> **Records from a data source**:
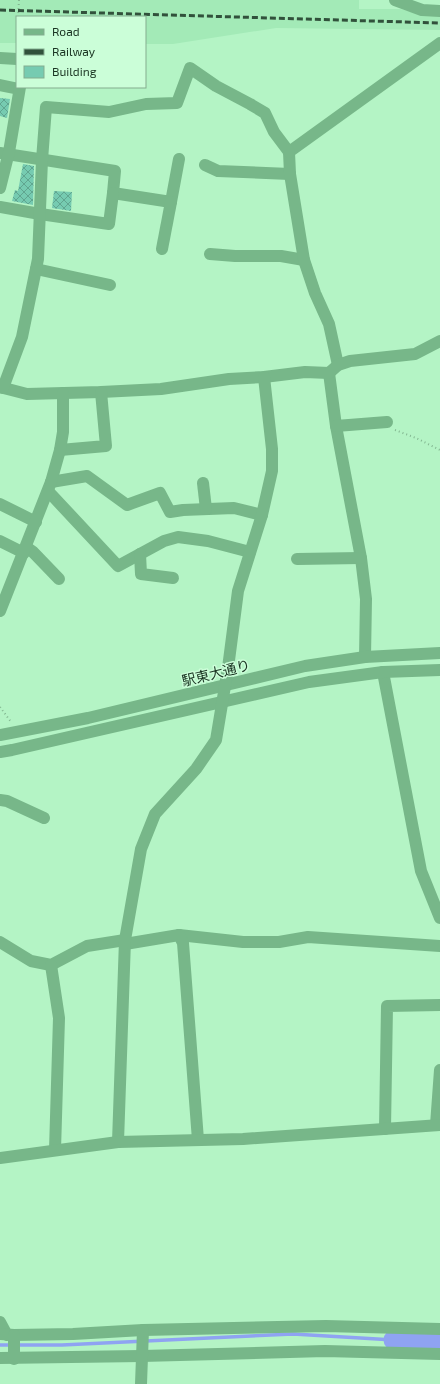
<svg xmlns="http://www.w3.org/2000/svg" width="440" height="1384" font-family="'Exo 2','Noto Sans JP',sans-serif">
<style>
.built{fill:#a3eab7}
.lines{fill:none;stroke-linecap:round;stroke-linejoin:round}
.stream{stroke:#8fa3f2;stroke-width:3.5}
.river{stroke:#8fa3f2;stroke-width:21}
.building{fill:url(#building-cross-hatch)}
.path{stroke:#83b791;stroke-width:2;stroke-dasharray:1 3;stroke-linecap:butt}
.minor{stroke:#77b789;stroke-width:12}
.rail{stroke:#31513b;stroke-width:3;stroke-dasharray:6 3;stroke-linecap:butt}
.path-bridge{stroke:#83b791;stroke-width:2;stroke-dasharray:1 3;stroke-linecap:butt}
.labels{text-anchor:middle;stroke-width:3;stroke-linejoin:round;paint-order:stroke}
.street-label{font-size:14px;fill:#1a3422;stroke:#cbfed8}
</style>
<defs>
<pattern id="building-cross-hatch" width="8" height="8" patternUnits="userSpaceOnUse"><rect width="8" height="8" fill="#76cbb1"/><path d="M0 0l8 8M0 8l8-8" fill="none" stroke="#60a690"/></pattern>
</defs>
<rect width="100%" height="100%" fill="#b4f4c5"/>
<polygon class="built" points="0,0 359,0 359,9 401,9 421,15 440,15 440,30 276,28 173,44 145,44 145,17 17,17 17,43 0,43"/>
<g class="lines">
<polyline class="stream" points="0,1345 62,1345 293,1334 394,1340"/>
<polyline class="river" points="394,1340 440,1340"/>
</g>
<g class="building">
<polygon points="0,98 10,99 7,118 0,116"/>
<polygon points="23,164 34,166 33,205 12,201 15,190 18,191"/>
<polygon points="54,191 72,192 71,211 52,208"/>
</g>
<g class="lines">
<g class="path">
<polyline points="395,430 416,438 440,450"/>
<polyline points="0,707 11,722"/>
</g>
<g class="minor">
<polyline points="395,0 422,10 440,11"/>
<polyline points="0,58 17,59"/>
<polyline points="0,85 19,89"/>
<polyline points="0,153 115,171 113,193 171,202 179,159"/>
<polyline points="205,165 218,171 290,174"/>
<polyline points="0,188 9,152 20,87"/>
<polyline points="0,207 40,214 109,224 113,193"/>
<polyline points="162,249 171,202"/>
<polyline points="210,254 235,256 281,256 304,260"/>
<polyline points="36,269 110,285"/>
<polyline points="338,365 329,324 315,293 304,260 290,174 289,152 440,43"/>
<polyline points="329,373 336,426 361,558 366,599 365,657"/>
<polyline points="0,387 27,394 101,392 161,389 229,379 264,377 305,372 329,373 338,365 350,361 415,354 440,341"/>
<polyline points="3,388 22,337 38,259 42,160 46,107 109,112 146,104 177,103 190,68 216,86 250,104 265,113 274,132 289,152"/>
<polyline points="336,426 387,422"/>
<polyline points="60,450 106,446 101,392"/>
<polyline points="51,482 87,476 127,505 160,493 170,512 183,510 234,508 262,515"/>
<polyline points="203,483 206,509"/>
<polyline points="48,491 118,566 164,541 178,537 208,541 250,552"/>
<polyline points="0,504 36,522"/>
<polyline points="0,541 24,553"/>
<polyline points="26,547 33,552 59,579"/>
<polyline points="140,554 141,574 173,578"/>
<polyline points="297,559 361,558"/>
<polyline points="0,611 51,482 60,450 63,432 63,393"/>
<polyline points="383,672 421,871 440,918"/>
<polyline points="0,735 88,718 305,666 365,657 440,653"/>
<polyline points="0,752 12,750 309,682 383,672 440,670"/>
<polyline points="0,800 7,801 44,818"/>
<polyline points="179,935 243,942 279,942 308,937 440,946"/>
<polyline points="0,942 31,961 51,965 87,946 125,940"/>
<polyline points="125,944 179,935 183,943 198,1140"/>
<polyline points="51,965 59,1018 55,1150"/>
<polyline points="436,1125 440,1070"/>
<polyline points="385,1129 387,1006 440,1005"/>
<polyline points="118,1142 125,940 141,849 155,814 196,769 216,740 228,668 238,591 262,515 272,471 272,449 264,377"/>
<polyline points="0,1158 118,1142 243,1139 440,1125"/>
<polyline points="0,1322 7,1335"/>
<polyline points="0,1334 14,1335 73,1334 143,1330 326,1326 440,1329"/>
<polyline points="0,1358 142,1356 325,1351 440,1354"/>
<polyline points="14,1359 14,1335"/>
<polyline points="141,1384 143,1330"/>
</g>
<polyline class="rail" points="0,10 440,23"/>
<polyline class="path-bridge" points="18,17 19,0"/>
</g>
<g class="labels">
<g class="street-label">
<text transform="translate(216 673) rotate(-14)" y="5">駅東大通り</text>
</g>
</g>
<rect x="16" y="16" width="130" height="72" fill="#cbfed8" stroke="#84ad8f"/>
<rect x="24" y="29" width="20" height="6" fill="#77b789" stroke="#84ad8f"/>
<text x="52" y="36" font-size="12" fill="#1a3422">Road</text>
<rect x="24" y="49" width="20" height="6" fill="#31513b" stroke="#84ad8f"/>
<text x="52" y="56" font-size="12" fill="#1a3422">Railway</text>
<rect x="24" y="66" width="20" height="12" fill="#76cbb1" stroke="#84ad8f"/>
<text x="52" y="76" font-size="12" fill="#1a3422">Building</text>
</svg>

> **Exercise details**: Please reproduce, exactly as they appear above, the lines from the line containing "329,324 315,293 304,260" up to and including the line containing "27,394 101,392 161,389".

> **Answer below**:
<polyline points="338,365 329,324 315,293 304,260 290,174 289,152 440,43"/>
<polyline points="329,373 336,426 361,558 366,599 365,657"/>
<polyline points="0,387 27,394 101,392 161,389 229,379 264,377 305,372 329,373 338,365 350,361 415,354 440,341"/>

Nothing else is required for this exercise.